2. Percentage of patients who had an emergency readmission within 90 days of radical prostatectomy

  • Rationale: Unplanned readmission after surgery is an unpleasant experience for patients and may reflect delayed presentation of post-operative complications, over-expedient discharge policies and/or deficiencies in community care capacity. This metric is risk adjusted for age and comorbidities.
  • Guideline/mapping: There is no national guideline related to readmission after radical prostatectomy.
  • Graph/relative performance: Risk-adjusted funnel-plot cross-section; this shows the position of the Trust relative to 99.8% control limits. The grey zone means that the hospital’s performance is not significantly different to the national average. Outside the grey zone means the unit is an outlier and there is statistical evidence the performance is different to the national average.
  • Quality improvement prompt question: If the unit is a negative outlier this should prompt questions about what steps the Trust can take to reduce unplanned readmissions after radical prostatectomy.

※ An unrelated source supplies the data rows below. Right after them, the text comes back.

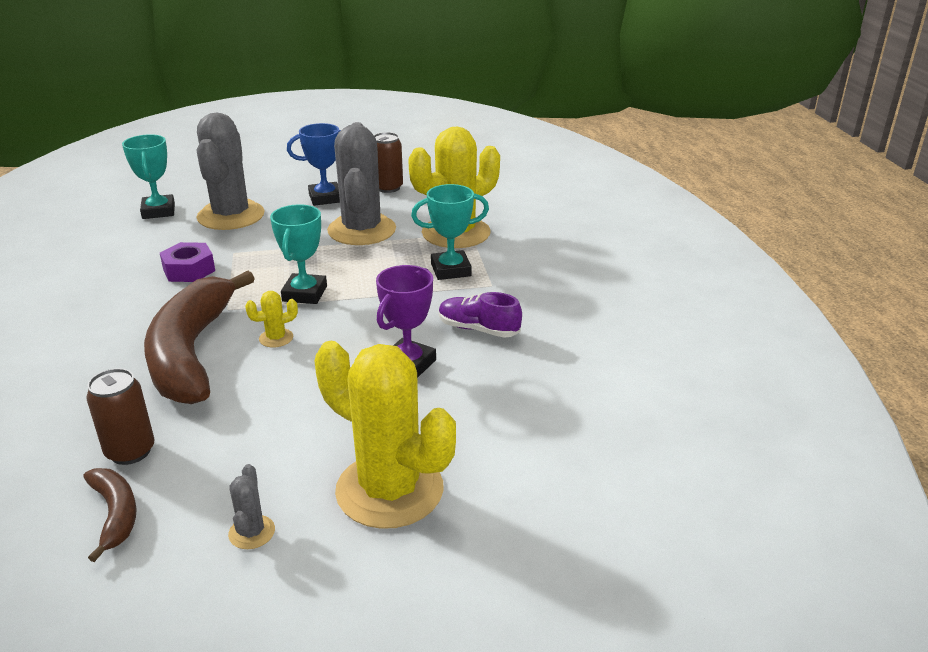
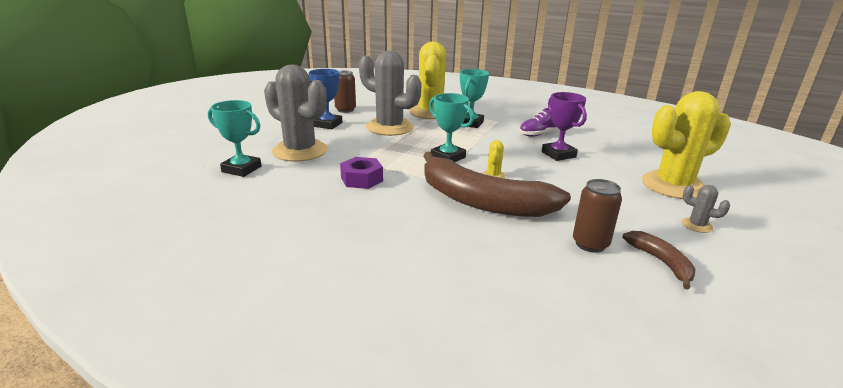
camera: 55 degrees left, 5 degrees down
brown banana [83,468,137,562] -> brown banana turned 60 degrees clockwise [622,231,696,290]

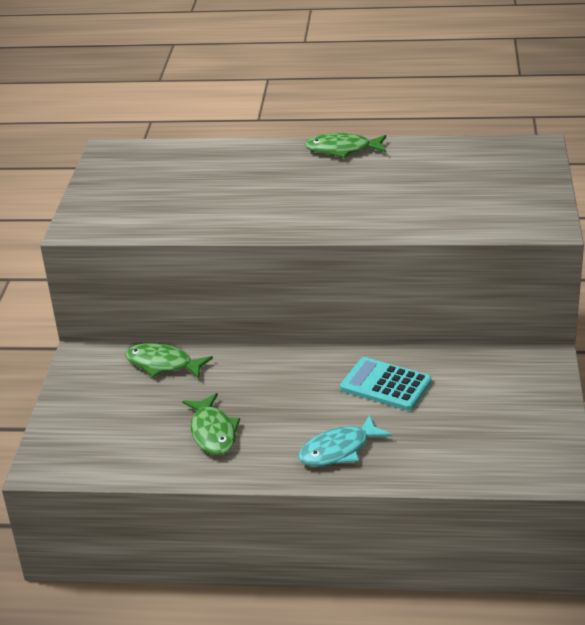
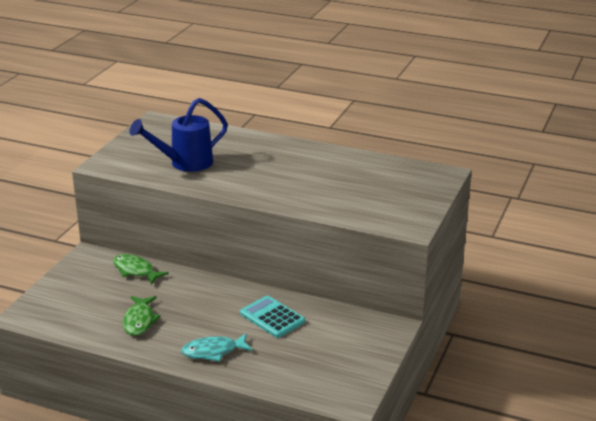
camera: 15 degrees right, 5 degrees down
green fish [305,133,386,158] -> none
none -> blue watering can [129,98,228,172]

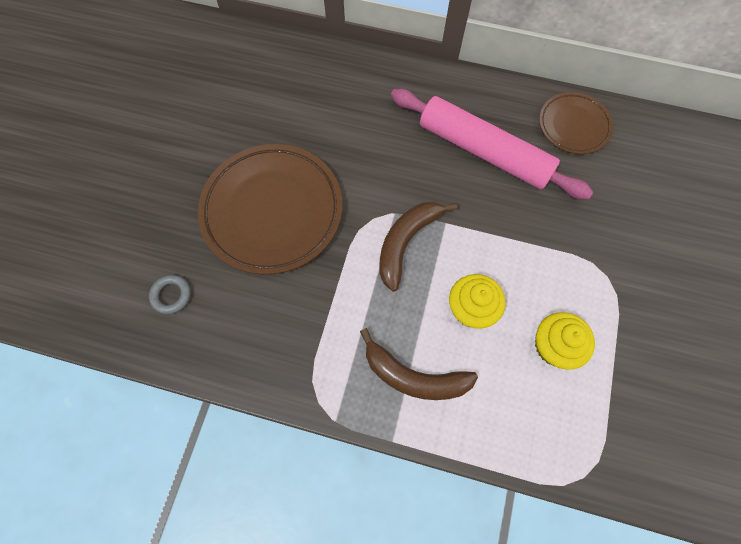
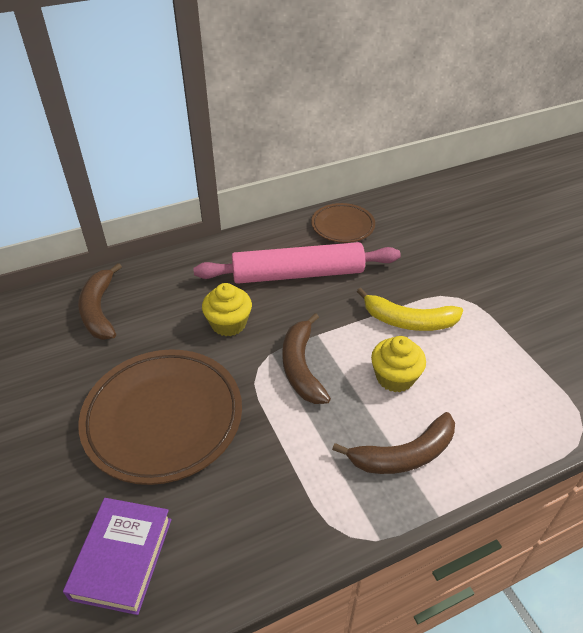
camera: 40 degrees left, 25 degrees down
grey ring [149,275,191,314] -> purple book [63,498,172,615]
yellow cupcake [535,312,595,370] -> yellow cupcake moved to [202,283,252,336]
none -> brown banana [78,263,122,340]
none -> yellow banana [357,288,463,331]

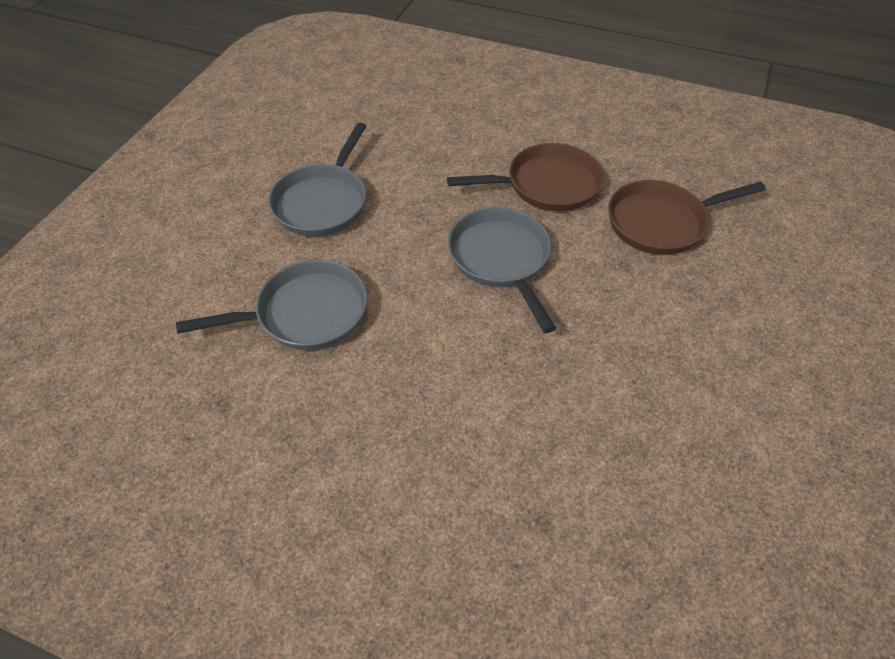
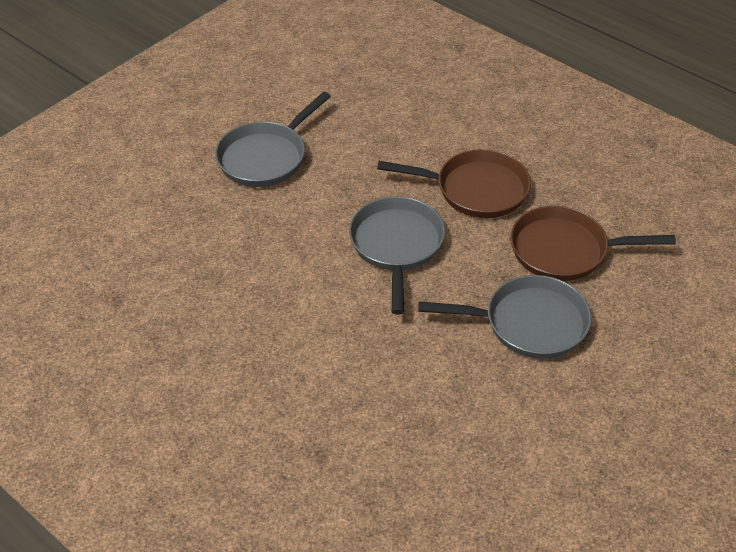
camera: 20 degrees right, 5 degrees down
grey pan [176,260,367,350] -> grey pan moved to [418,275,591,359]

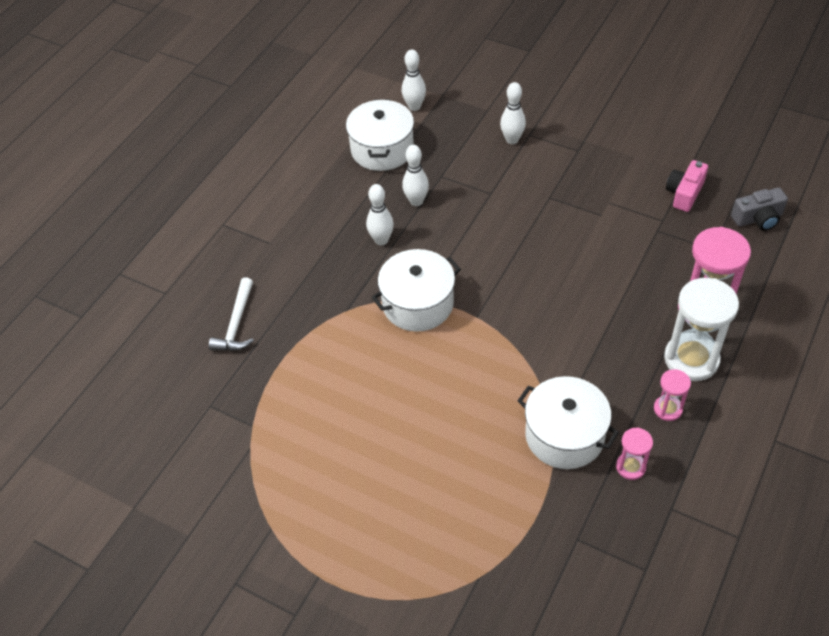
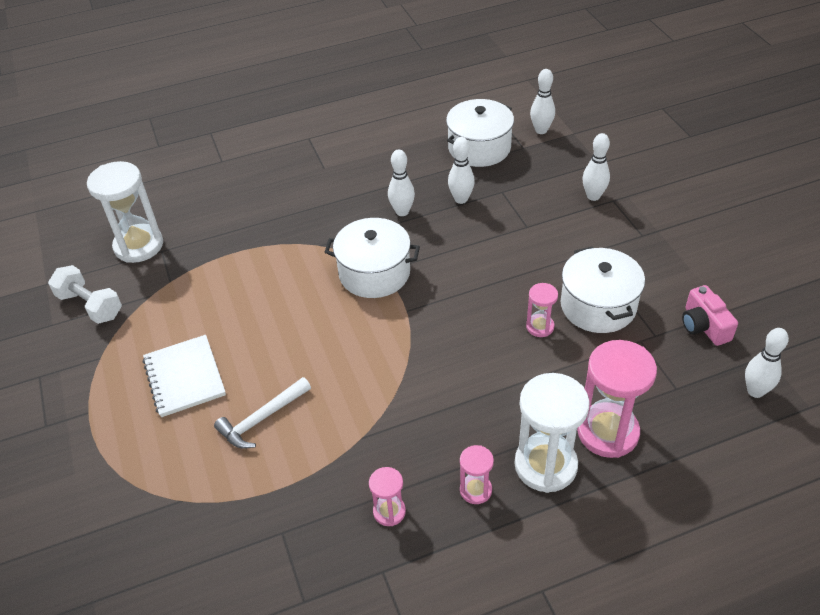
camera: 40 degrees right, 5 degrees down
white hammer [209,277,254,351] -> white hammer moved to [214,377,311,449]
white pot [517,376,619,469] -> white pot moved to [561,247,645,333]
pink camera [666,160,708,212] -> pink camera turned 90 degrees counterclockwise [682,285,738,346]
grey camera [731,188,788,231] -> white bowling pin [745,328,789,398]
none -> white dumbbell [48,265,122,324]
none -> white hourglass [87,161,163,263]
none -> white notebook [143,335,226,417]
none -> pink hourglass [526,283,558,337]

3. Percentage of patients experiencing a severe urinary complication requiring intervention following radical prostatectomy

  • Rationale: Reflects the occurrence of treatment-related complications comparable to grade 3 toxicity according to the NCI Common Toxicity Criteria for Adverse Events Scoring system (i.e. requiring hospital admission or procedural intervention) up to two years after radical prostatectomy. High complication rates will impact negatively on patient experience and the quality of clinical care. This metric is risk adjusted for age and comorbidities.
  • Guideline/mapping: There is no national guideline relating to the development of severe urinary complications following radical prostatectomy.
  • Graph/relative performance: Risk-adjusted funnel-plot cross-section; this shows the position of the Trust relative to 99.8% control limits. The grey zone means that the hospital’s performance is not significantly different to the national average. Outside the grey zone means the unit is an outlier and there is statistical evidence the performance is different to the national average.
  • Quality improvement prompt question: If the unit is a negative outlier this should prompt questions about what steps the Trust can take to reduce complication rates following radical prostatectomy operations.

4. Percentage of patients experiencing a severe gastrointestinal complication requiring an intervention following external beam radiotherapy

  • Rationale: reflects the occurrence of treatment-related complications comparable to grade 3 toxicity according to the NCI Common Toxicity Criteria for Adverse Events Scoring system (i.e. requiring hospital admission or procedural intervention) up to two years after external beam radiotherapy. High complication rates will impact negatively on patient experience and the quality of clinical care. This metric is risk adjusted for age and comorbidities.
  • Guideline/mapping: There is no national guideline relating to the development of severe GI complications following radiotherapy.
  • Graph/relative performance: Risk-adjusted funnel-plot cross-section; this shows the position of the Trust relative to 99.8% control limits. The grey zone means that the hospital’s performance is not significantly different to the national average. Outside the grey zone means the unit is an outlier and there is statistical evidence the performance is different to the national average.
  • Quality improvement prompt question: If the unit is a negative outlier this should prompt questions about what steps the Trust can take to reduce complication rates following radiotherapy.